Some people watch the grass grow or the cars go by. We watched the ships. There were container ships mostly, full when their bow faced north and empty when they were heading south. We got the app to track their movements. There were no airplanes, and few cars. She was born into so much silence that she could hear the birds sing.
“It must be so hard,” friends would say. “What?” I’d ask. “Becoming a parent in this,” they’d answer.

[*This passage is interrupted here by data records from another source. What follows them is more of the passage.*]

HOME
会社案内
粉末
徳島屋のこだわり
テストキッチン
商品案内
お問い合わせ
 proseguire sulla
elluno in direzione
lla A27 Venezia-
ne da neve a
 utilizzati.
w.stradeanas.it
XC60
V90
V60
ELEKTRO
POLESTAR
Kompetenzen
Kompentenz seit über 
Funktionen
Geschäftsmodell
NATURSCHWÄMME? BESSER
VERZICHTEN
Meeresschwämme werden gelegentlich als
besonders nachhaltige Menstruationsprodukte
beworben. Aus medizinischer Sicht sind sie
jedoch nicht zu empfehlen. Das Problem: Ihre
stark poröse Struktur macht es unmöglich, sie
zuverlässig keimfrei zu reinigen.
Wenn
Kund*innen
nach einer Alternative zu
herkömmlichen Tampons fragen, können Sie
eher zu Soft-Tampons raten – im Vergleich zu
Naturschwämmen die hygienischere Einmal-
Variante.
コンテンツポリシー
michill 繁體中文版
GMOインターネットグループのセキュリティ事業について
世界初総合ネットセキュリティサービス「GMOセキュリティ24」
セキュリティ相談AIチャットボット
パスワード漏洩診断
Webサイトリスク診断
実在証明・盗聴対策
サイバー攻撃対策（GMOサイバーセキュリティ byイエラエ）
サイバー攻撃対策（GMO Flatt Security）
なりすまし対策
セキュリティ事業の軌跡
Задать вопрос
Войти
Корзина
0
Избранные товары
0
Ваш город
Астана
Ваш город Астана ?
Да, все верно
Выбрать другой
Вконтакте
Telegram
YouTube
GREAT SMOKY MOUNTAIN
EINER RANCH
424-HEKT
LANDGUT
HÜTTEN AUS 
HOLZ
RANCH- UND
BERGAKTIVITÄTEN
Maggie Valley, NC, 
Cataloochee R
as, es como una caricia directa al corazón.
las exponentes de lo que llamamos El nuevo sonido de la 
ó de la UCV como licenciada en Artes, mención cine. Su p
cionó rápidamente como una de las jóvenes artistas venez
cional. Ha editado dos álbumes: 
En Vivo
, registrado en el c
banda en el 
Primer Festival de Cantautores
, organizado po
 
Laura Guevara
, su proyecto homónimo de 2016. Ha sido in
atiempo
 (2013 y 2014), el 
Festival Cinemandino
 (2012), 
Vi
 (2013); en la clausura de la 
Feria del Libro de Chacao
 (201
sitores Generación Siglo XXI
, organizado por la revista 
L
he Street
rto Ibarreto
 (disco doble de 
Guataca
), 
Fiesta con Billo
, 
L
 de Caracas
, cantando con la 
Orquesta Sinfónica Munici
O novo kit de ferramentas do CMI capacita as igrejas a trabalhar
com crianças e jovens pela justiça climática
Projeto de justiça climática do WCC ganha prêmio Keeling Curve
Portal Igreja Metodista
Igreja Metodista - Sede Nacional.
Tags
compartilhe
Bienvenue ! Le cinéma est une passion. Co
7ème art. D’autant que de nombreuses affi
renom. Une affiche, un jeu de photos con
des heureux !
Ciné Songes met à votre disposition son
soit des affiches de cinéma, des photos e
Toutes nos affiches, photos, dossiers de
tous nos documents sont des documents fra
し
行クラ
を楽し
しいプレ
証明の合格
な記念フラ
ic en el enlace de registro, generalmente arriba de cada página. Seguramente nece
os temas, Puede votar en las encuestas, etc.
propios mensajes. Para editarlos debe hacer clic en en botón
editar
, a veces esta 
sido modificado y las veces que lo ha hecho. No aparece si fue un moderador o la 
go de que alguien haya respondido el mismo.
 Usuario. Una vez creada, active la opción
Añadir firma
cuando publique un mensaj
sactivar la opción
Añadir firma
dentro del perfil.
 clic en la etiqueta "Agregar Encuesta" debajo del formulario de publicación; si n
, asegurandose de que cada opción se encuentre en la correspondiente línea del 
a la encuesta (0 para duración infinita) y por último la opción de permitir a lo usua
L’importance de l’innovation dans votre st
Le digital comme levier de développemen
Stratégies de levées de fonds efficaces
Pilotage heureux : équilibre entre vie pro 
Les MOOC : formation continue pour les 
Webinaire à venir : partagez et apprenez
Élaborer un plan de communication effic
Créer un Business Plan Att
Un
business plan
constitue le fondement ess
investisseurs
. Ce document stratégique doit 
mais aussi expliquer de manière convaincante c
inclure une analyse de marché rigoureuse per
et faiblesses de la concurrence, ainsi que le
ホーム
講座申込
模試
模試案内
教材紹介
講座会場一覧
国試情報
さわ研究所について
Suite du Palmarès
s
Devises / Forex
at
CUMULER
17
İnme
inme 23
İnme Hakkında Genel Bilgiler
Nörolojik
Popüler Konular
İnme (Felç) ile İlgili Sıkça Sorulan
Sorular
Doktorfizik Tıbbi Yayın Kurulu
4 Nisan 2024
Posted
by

Both “this” and parenthood, were new to us, mutually inclusive.
Pre-pandemic, two practically-minded friends warned: “Prepare for the post-partum period”. A 71-year-old friend advised: “go to all the baby groups.”
“All? Really?”
“Yes, you’ll need all the company,” she explained.
I had taken some of the advice on board and bought maternity pads and a book about the first 40 days. I hadn’t gotten as far as investigating local baby groups. No need in the end. The village went virtual and we both could work from home.
While some new parents are fuelled by caffeine, we were fuelled by WhatsApp voice notes. Friends, who had gone before me, filled my ears with honest tellings of their early days of parenthood. Friends, who were going through it with me, filled my ears with empathy.
It was a remedy of honest disclosures followed by reassurance.
There were podcasts too.
And there was post. Envelopes stuffed with knitted garments from doting grandaunts, and an Easter card stuffed with cash, from a great grandmother whom she would unfortunately never meet.
There were strangers and their knowing smile. After many, many meetings on the 5k loop the smile moved into easy conversation: “How old is she now?”
She is exactly 1, now.
For some there were huge events that went unmarked, uncelebrated, big birthdays, retirements after decades of service. There were missed, never to be regained, rites of passage.
In normal time, there are events when we receive special care, or when we pay special attention to people; those who are sick or in surgery, or in treatment, those who are pregnant or newborn, those who are moving house, those who are marrying, those who are dying.
But we are all in a special time now. At the start of this, we marked out those who had to get married in a pandemic, or who had their 80th birthday party over Zoom.
But as the time went by, there is now no longer one of us who hasn’t suffered, or lost something, be that time, especially time.
Suffering isn’t exclusive. Being a single 29-year-old living and working alone in Meath all day long is hard. So is managing a busy household while homeschooling. So is waiting on permanent accommodation. So is trying to get away from a controlling abuser. So is dying alone. Suffering isn’t exclusive, it’s relative.
On my balance sheet, the gain has been significant, because of the time “this” has afforded us as parents. There was so little outside noise about how she, or we should be, so we were all able to just be.
There was, of course, loss for others, loving grandparents who have to take FaceTime as a paltry substitute for knee-bouncing tickles and cuddles.
And for new parents now, whose pandemic pregnancies moved into parenthood in lockdown, with no supports for the doubts, worries or isolation forthcoming.
We were never meant to do any of this alone. Not pregnancy, not parenting, not dying, especially not dying or grieving.
When the vaccines are rolled out and our heightened senses start to drop, grieving will be our gathering.
Tell me what you lost. Listen. Be listened to.
Tell me what you gained.
And tell me what you don’t want to lose again.